CHP'nin yolsuzluklar konusunda AK Parti'yie uyardığını, ancak iktidarın uyarıları dikkate almadığını savunan Erdoğdu, "Biz de mebusuz, dinlemeye çalışın" ifadesini kullandı. Erdoğdu'nun sözlerine AK Parti'li milletvekillerince tepkiler gelmesi üzerine CHP Grup Başkanvekili Engin Altay, "Dün akşam da bu yolsuzluklar daha ağır şeyler söylendi. Başınız öndeydi. Bugün azız diyeyse tepkiniz..." ifadeleri sonrası karşılıklı sözlü tartışmalar yaşandı.

"Zombi diyeceğiz herhalde"

AK Parti Aksaray Milletvekili İlknur İnceöz, kişilerin zan altında bırakıldığını anlatarak, "Olmaz böyle şey. Sözlerinize dikkatin edin. Biz her zaman yargının bağımsızlığının arkasındayız" diye konuştu. Altay da "Benim milletvekillerim kimseyi zan altında bırakmaz" karşılığını verdi. AK Parti sıralarından "Çankaya'nın yamyamlarını konuşalım mı?" denilmesi üzerine ise Altay, "Çankaya'dakiler yamyamsa şimdikilere ne diyeceğiz? Zombi diyeceğiz herhalde" ifadesini kullandı.

Erdoğdu'nun kömür dağıtımı ile ilgili iddialarının ardından ise AK Parti Isparta Milletvekili Recep Özel, "Yine kömür mevzusu" diye tepki gösterdi. Bunun üzerine Erdoğdu da "Kömür karası bir yolsuzluk düzenindesiniz. Efendilik de bir yere kadar.

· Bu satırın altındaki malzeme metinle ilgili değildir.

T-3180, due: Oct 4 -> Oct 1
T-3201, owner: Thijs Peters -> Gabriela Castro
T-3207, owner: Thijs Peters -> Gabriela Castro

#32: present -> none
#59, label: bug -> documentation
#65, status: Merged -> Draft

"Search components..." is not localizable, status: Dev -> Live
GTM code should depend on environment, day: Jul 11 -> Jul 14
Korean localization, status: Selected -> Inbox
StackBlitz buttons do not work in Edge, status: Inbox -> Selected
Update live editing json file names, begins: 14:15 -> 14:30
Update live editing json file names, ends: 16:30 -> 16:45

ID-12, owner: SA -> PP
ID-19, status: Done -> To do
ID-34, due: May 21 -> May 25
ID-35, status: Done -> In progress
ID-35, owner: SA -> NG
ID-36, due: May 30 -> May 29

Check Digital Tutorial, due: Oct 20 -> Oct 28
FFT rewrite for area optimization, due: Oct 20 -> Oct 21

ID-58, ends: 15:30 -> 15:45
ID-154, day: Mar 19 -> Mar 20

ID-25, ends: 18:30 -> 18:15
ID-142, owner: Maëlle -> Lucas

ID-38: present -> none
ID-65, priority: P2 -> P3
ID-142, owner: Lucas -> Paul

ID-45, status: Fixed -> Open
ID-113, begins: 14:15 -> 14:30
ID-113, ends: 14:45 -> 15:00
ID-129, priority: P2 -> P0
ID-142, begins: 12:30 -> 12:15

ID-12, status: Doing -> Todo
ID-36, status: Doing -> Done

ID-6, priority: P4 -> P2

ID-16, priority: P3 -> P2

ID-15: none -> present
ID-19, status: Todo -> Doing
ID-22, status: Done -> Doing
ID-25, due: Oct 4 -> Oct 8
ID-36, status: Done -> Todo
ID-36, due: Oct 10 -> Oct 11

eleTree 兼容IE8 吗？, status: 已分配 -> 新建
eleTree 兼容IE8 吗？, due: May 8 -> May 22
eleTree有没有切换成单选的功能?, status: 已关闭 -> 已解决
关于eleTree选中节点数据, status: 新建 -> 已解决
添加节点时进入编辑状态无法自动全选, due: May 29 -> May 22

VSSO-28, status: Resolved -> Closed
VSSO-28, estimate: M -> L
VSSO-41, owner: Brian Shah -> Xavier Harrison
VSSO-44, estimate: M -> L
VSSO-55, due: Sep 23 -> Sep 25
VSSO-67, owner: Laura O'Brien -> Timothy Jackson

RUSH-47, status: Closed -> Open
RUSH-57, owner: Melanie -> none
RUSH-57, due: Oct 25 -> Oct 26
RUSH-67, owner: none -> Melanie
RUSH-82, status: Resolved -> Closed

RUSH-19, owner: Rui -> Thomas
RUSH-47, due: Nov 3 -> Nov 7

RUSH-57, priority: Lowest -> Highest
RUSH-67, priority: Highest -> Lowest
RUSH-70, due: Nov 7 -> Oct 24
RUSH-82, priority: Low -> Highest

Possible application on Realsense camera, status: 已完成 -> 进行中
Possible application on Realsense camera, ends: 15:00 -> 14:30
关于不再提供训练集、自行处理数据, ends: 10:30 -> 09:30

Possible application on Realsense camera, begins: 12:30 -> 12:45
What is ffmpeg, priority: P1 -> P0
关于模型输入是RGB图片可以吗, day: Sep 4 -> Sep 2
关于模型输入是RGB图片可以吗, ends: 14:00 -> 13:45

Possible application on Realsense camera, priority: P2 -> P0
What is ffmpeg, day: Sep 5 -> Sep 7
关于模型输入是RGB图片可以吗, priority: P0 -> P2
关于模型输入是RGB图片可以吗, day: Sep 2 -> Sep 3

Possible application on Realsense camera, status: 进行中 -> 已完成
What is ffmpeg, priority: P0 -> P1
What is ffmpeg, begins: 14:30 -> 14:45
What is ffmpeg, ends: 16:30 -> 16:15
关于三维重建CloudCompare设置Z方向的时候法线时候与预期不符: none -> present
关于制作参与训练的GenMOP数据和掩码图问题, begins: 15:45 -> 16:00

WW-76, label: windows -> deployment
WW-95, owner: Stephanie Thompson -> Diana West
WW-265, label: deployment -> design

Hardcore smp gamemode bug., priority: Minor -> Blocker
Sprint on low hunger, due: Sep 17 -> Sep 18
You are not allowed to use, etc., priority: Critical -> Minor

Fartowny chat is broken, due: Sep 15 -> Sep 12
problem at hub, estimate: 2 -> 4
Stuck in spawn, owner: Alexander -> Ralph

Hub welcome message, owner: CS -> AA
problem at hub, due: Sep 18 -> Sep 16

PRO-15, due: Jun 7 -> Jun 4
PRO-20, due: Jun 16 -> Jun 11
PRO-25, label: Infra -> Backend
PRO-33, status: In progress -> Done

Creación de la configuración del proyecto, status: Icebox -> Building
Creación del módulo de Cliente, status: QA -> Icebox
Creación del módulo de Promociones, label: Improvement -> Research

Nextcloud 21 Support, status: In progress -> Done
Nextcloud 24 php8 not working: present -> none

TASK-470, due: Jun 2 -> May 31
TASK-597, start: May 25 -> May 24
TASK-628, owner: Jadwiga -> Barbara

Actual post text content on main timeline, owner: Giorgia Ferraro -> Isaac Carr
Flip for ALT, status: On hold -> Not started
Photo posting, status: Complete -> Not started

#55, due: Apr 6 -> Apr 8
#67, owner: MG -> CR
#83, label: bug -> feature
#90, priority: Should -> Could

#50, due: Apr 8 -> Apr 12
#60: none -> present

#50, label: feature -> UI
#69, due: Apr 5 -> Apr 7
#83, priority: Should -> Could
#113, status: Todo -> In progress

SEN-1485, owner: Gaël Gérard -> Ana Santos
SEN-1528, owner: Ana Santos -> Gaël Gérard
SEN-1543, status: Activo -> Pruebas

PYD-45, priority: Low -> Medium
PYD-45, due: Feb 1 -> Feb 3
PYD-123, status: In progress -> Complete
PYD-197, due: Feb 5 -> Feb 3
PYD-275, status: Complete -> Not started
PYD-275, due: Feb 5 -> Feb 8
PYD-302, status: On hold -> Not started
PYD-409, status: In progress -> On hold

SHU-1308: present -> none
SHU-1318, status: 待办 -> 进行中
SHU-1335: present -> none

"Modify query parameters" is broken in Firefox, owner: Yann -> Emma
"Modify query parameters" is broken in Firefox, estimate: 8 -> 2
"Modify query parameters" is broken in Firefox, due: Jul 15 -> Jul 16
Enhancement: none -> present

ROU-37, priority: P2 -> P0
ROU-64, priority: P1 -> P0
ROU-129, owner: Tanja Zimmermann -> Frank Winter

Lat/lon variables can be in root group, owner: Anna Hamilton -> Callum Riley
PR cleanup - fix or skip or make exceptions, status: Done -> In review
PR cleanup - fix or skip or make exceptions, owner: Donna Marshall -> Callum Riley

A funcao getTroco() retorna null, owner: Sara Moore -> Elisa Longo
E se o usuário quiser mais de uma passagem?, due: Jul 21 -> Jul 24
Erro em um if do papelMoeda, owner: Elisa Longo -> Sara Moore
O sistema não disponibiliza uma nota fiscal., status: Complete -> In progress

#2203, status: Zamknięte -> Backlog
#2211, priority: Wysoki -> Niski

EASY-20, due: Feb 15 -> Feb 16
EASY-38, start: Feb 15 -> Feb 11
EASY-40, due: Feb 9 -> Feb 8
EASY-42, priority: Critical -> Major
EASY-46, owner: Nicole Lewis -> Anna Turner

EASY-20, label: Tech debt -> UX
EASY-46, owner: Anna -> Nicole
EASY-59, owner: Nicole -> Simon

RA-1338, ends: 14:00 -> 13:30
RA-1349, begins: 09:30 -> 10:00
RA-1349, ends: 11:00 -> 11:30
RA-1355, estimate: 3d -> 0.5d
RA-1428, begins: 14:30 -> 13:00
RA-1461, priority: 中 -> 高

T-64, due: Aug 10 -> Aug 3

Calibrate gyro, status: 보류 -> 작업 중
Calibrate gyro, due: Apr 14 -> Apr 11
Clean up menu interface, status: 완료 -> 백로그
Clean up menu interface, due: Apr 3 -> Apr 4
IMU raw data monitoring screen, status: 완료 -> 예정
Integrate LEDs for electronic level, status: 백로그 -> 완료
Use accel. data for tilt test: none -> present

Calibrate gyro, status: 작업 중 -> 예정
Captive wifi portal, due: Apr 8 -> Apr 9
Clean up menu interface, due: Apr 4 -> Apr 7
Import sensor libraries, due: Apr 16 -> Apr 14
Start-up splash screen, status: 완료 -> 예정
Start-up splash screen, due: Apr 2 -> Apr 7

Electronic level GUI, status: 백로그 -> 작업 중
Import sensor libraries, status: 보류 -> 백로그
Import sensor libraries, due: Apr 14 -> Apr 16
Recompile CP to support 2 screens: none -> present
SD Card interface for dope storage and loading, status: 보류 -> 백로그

Biz bunları yapsak siz bizi bu kapıda asardınız" dedi.

CHP Tunceli Milletvekili Kamer Genç ise "Bunların acıları var. Neden pireleniyorlar? Paralar cebinize girmiş demek ki" ifadesini kullandı.

MHP Erzurum Milletvekili Oktay Öztürk, "Yine hukuk geçerli olmayacak. Ortalıkta bir takım iddialar var. Bunlar adil şekilde sonuçlandırılmadan tedbir alırsanız dairelerde benim-senin adamın şeklinde olduğu için birilerinin istediği neticeyi almak için atamalar yapılabilir endişesini taşıyoruz. Belki geçici olarak sizi kurtarabilir, ortalıktaki iddiaları kaldırabilir. Hukuk bunun neresinde? 3 dairenin ikisinde değişiklik yapılıyor. Yapılanı görmemek için kör olmak yazım. Adalet kılıcını eline alanlar, mağduriyet oluşturdu ama getirdiğiniz ama çare doğru değil" diye konuştu.

CHP Ankara Milletvekili Levent Gök, dünyanın gözünün Türkiye'de olduğunu belirterek, dış basında Türkiye'de yolsuzlukların örtüldüğü algısının yayıldığını ifade etti.

Konuşmaların ardından teklifin birinci maddesi kabul edildi.